Enlarged brachial artery diameters have previously been reported in participants with EE,10 which appears to be a phenotypic characteristic of this maladaptive response to chronic hypoxemia. The large diameter may be the result of structural adaptations in response to high blood viscosity-associated shear stress, the so-called shear stress normalization hypothesis.58,59 Additionally, there may be a role for chronic hypoxemia in maintaining the conduit artery in a vasodilated state, supported by the observation that oxygen supplementation decreases brachial artery diameter in patients with CMS.10 Thus, enlarged conduit artery diameter is a fundamental component of EE pathophysiology. In non-EE populations, an inverse relationship between baseline diameter and FMD has been observed.60 This has been interpreted to suggest that the same endothelial function is reflected by a progressively smaller percent and absolute FMD response as baseline artery dimensions increase.60 However, FMD increased with hemodilution while baseline artery diameter did not change, providing support that the larger baseline diameters per se do not explain the impaired FMD in EE.

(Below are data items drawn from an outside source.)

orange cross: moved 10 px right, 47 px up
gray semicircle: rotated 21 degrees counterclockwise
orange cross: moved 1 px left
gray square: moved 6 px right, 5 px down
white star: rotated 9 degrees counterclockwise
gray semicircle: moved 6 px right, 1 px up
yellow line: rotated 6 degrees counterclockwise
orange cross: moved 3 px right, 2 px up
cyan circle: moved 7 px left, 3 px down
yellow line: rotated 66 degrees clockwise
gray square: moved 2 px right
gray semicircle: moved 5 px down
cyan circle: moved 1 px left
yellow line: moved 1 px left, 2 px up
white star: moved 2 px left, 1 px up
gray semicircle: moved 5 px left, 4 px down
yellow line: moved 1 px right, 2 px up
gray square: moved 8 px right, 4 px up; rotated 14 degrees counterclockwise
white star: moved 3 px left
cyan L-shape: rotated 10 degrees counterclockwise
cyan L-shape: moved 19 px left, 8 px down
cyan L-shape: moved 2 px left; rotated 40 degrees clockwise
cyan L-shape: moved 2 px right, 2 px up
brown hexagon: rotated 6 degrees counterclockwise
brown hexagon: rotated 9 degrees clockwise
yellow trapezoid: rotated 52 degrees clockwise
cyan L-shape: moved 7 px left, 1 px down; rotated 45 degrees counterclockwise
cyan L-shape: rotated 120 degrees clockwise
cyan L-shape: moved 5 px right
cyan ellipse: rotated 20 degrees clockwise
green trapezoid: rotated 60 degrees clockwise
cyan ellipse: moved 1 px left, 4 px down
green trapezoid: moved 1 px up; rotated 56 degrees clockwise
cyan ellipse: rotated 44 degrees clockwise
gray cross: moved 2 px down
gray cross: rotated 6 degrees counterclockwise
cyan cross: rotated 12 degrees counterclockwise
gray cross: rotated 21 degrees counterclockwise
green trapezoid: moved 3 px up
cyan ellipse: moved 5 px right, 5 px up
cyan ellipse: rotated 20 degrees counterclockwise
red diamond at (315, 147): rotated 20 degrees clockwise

We have identified a role for high Hb and blood viscosity in contributing to the reduced FMD in Andeans with EE. However, the mechanisms responsible for the low FMD in Andeans with EE are likely multifaceted and cannot be completely elucidated from the present study. For instance, increased systemic free radical formation has been reported in Andeans with EE compared to Andeans without,8,12 and this likely contributes to the lower FMD by chronically inactivating NO (oxidative-nitrosative stress).8,50 Additionally, cell-free Hb is a 1000-fold more potent NO scavenger[61–64](https://www.ahajournals.org/doi/full/10.1161/HYPERTENSIONAHA.119.12780#R61 R62 R63 R64) than red blood cell Hb and can impair endothelium-dependent vasodilation.61,65 Polycythemic patients at sea level have elevated levels of cell-free Hb compared to healthy control participants, and polycythemic patients with hypertension have higher cell-free Hb compared to normotensive polycythemic patients.66 Thus, cell-free Hb may play a role in the NO scavenging and subsequent reduced FMD and increased cardiovascular risk in Andeans with EE.1 Further, measures of erythropoietin to soluble erythropoietin receptor (an erythropoietin antagonist) ratio may have provided additional mechanistic insight, as this ratio is increased in CMS67,68 and erythropoietin has been shown to impair endothelial function in humans.69 Therefore, future investigations should investigate markers of oxidative stress, NO bioavailability (in both plasma and red blood cell), cell-free Hb, and levels of erythropoietin to better dissect the mechanisms linking EE with reduced FMD and related adverse vascular outcomes.
So if you’ve got autoimmune issues, high cRP, elevated plasma viscosity, probably a good idea not to run your Hct up too high! Also, there’s no magic cutoff at a Hb of 21 g/dL. The plot of FMD vs blood viscosity is continuous and shows why cautious providers don’t want to run Hct above 50-51%.